Clifford Chance is the only U.K.-based firm to top one of Bloomberg’s global capital markets rankings this year. The magic circle firm has advised the underwriters on IPOs with an aggregate value of $7.91 billion in 2016, beating Latham into second place by just $13 million. Davis Polk heads the issuer-side IPO chart with an aggregate deal value of just $7.4 billion, which highlights the extent to which widespread market uncertainty and geopolitical shocks have impacted on IPO activity.
Bloomberg’s full report will be released in January.
Options Narrow for KWM Europe
King & Wood Mallesons’ beleaguered European arm looks set to be broken up and sold in pieces to other law firms via a pre-pack administration, with Dentons pulling out of discussions to take over the business.
While Dentons is no longer interested, KWM Europe announced on Friday that it had received purchase offers from multiple firms and a KWM source with knowledge of the situation says that the discussions have been “positive.”
DLA Piper, Greenberg Traurig and even KWM’s own Asian arm have been interested in parts of KWM Europe, but former KWM partners have told The American Lawyer’s U.K. sister title Legal Week that Winston & Strawn is the “frontrunner” to take over a large portion of the struggling practice.

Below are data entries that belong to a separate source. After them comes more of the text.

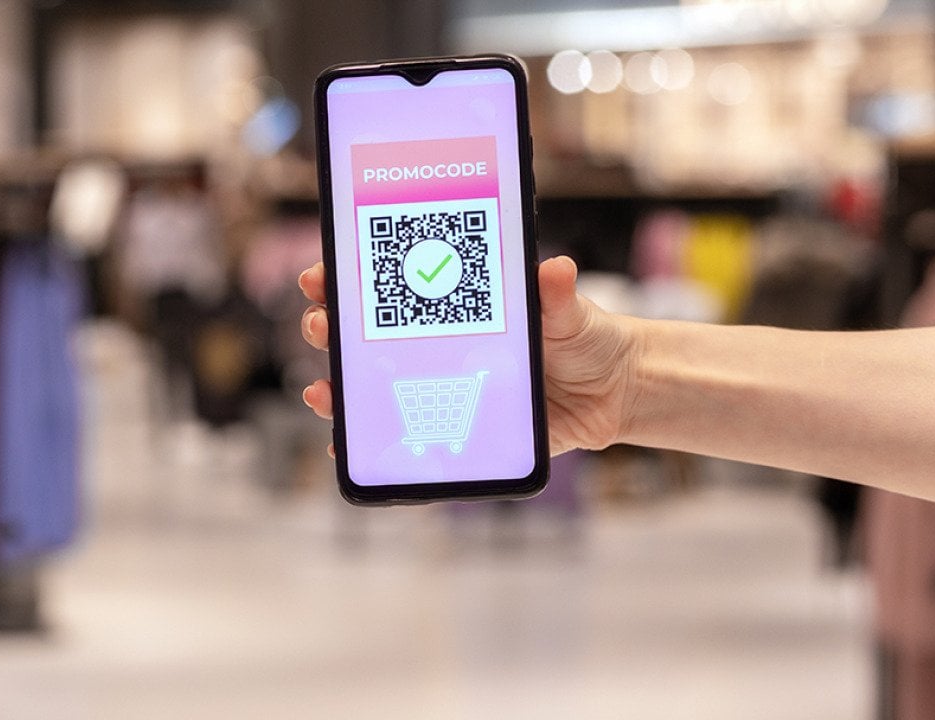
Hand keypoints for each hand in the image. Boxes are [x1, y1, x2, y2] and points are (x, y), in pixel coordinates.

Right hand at [297, 256, 640, 455]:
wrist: (613, 391)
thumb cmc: (582, 337)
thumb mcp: (568, 312)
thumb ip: (556, 296)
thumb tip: (555, 272)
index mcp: (451, 307)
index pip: (385, 287)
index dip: (346, 279)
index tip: (322, 276)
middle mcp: (435, 347)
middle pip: (364, 337)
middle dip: (330, 330)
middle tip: (321, 327)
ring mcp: (439, 388)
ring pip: (372, 389)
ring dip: (337, 390)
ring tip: (321, 393)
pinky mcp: (454, 430)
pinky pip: (403, 438)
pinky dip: (369, 443)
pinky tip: (343, 446)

A deal is expected to be finalized by the end of this week.
Legal Week also recently revealed that KWM Europe has changed its partnership deed to prepare for a possible collapse.

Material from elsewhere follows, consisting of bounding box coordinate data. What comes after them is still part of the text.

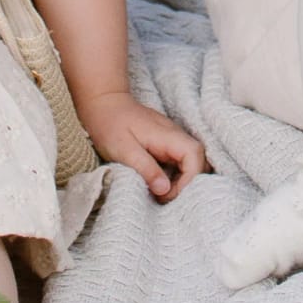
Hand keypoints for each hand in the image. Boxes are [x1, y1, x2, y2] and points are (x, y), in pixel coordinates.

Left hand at [78, 91, 209, 198]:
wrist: (104, 103)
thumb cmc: (111, 125)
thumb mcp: (124, 149)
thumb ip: (145, 168)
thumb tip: (164, 189)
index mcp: (168, 135)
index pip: (194, 156)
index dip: (189, 179)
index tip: (168, 194)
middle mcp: (175, 135)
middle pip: (198, 160)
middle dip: (189, 183)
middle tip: (166, 198)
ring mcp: (172, 139)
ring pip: (191, 162)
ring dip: (183, 181)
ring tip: (163, 195)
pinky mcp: (166, 144)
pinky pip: (181, 162)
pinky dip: (176, 176)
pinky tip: (160, 186)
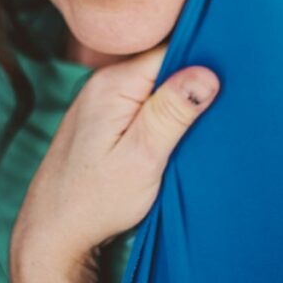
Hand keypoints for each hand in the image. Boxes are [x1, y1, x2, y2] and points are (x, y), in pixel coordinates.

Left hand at [10, 40, 219, 269]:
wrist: (52, 233)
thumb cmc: (96, 201)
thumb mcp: (142, 159)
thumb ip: (172, 113)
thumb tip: (207, 73)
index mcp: (113, 84)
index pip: (170, 50)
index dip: (203, 59)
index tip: (230, 79)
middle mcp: (103, 82)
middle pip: (162, 63)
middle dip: (192, 79)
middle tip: (221, 104)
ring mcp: (100, 99)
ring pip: (153, 83)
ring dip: (177, 98)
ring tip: (202, 119)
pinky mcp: (102, 117)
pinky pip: (141, 99)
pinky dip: (161, 110)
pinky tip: (175, 130)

Partners earlier this month approved an amendment that would ensure any tax losses are split fairly between current and former partners if the firm does go under. The deed did not previously cover what would happen to partners’ tax allocations in the event of the business ceasing to exist.
It follows news that KWM Europe’s key lender, Barclays Bank, has revised its debenture agreement to take extra security over the firm’s assets.

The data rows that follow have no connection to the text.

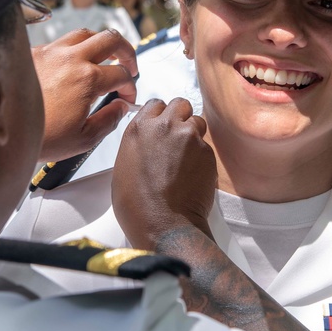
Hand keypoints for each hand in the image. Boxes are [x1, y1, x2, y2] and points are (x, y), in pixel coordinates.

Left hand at [32, 28, 137, 162]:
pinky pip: (59, 40)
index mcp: (87, 79)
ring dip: (100, 42)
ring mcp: (50, 53)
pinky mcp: (34, 54)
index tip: (126, 97)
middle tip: (129, 65)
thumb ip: (110, 120)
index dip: (130, 87)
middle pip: (111, 39)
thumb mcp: (84, 139)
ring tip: (104, 55)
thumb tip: (121, 107)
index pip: (121, 74)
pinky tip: (72, 60)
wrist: (4, 133)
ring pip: (85, 33)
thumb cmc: (40, 138)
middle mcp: (70, 59)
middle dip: (126, 51)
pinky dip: (72, 46)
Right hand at [111, 98, 216, 248]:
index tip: (161, 125)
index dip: (160, 115)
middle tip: (177, 136)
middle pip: (179, 104)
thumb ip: (138, 144)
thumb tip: (147, 144)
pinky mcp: (207, 152)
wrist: (164, 226)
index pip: (155, 104)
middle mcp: (165, 126)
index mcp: (140, 128)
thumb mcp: (123, 166)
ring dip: (193, 134)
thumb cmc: (138, 205)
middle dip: (180, 116)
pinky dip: (201, 156)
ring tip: (185, 158)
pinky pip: (206, 146)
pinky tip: (192, 174)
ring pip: (197, 122)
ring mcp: (189, 137)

The firm was initially forced to grant the bank a debenture over its assets in July. That debenture covered all of the firm’s securities, goodwill and uncalled share capital, intellectual property and current or future trade debts.
The new agreement is even more restrictive and covers additional parts of KWM’s European business. The range of circumstances under which the deed would become enforceable and Barclays would take control of the business were expanded to include any request by the firm to appoint an administrator.
KWM Europe’s future was cast into doubt by the collapse of its planned $18.4 million recapitalization. Its European partners comprehensively rejected a financial rescue deal from the firm’s Asia arm.
Legal Week’s Rose Walker and I recently took an in-depth look at the causes of KWM Europe’s collapse. You can read that feature here.
Latham Continues London Hiring Spree
Latham & Watkins’ remarkable London hiring spree continues, with Herbert Smith Freehills’ global co-head of energy John Balsdon the latest to join the U.S. firm’s fast-growing U.K. office.
The move will reunite Balsdon with former HSF corporate partner Simon Tysoe, who joined Latham last year and now co-heads the U.S. firm’s energy, oil and gas industry group.
It caps a spectacular year for Latham in London, with Allen & Overy’s former banking head Stephen Kensell the pick of a series of big-name hires the firm has made in 2016.
Balsdon is the 13th partner to join Latham’s London office so far this year—and the 10th to do so from U.K.-based firms.
U.S. firms have been systematically poaching partners from U.K. rivals for years and now dominate the market for high-profile hires in London. American firms’ higher profitability, more flexible compensation systems and greater access to U.S. markets and clients has helped them outmuscle U.K. rivals when it comes to lateral recruits.
Dechert has also boosted its U.K. presence this year with a number of senior hires, while White & Case has been investing heavily in London as part of a strategy to expand its office in the city to more than 500 lawyers by 2020—something no other U.S. law firm has achieved.